• STATED PROBLEM: Rewrite each of the entries below with "common name" swapped for "vernacular name", keeping everything else the same. Leave the pictures out of your answer.

● ● ●

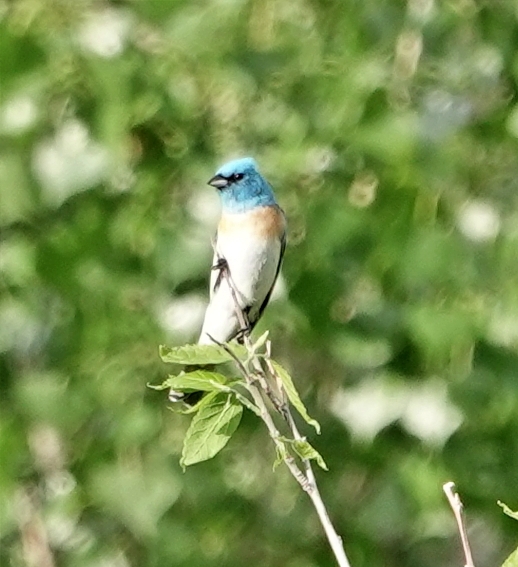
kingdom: Animalia
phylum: Chordata
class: Aves
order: Passeriformes
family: Cardinalidae
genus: Passerina
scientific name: Passerina amoena
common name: Lazuli bunting
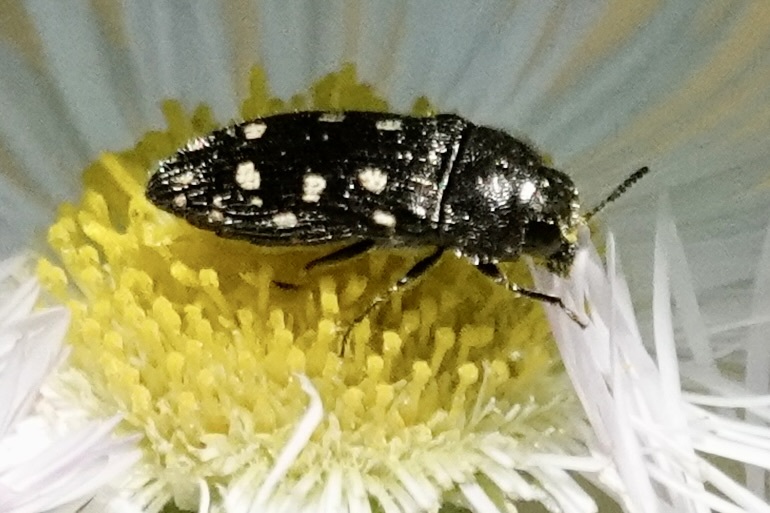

● ● ●

• ANSWER TO THIS TASK:
kingdom: Animalia
phylum: Chordata
class: Aves
order: Passeriformes
family: Cardinalidae
genus: Passerina
scientific name: Passerina amoena
vernacular name: Lazuli bunting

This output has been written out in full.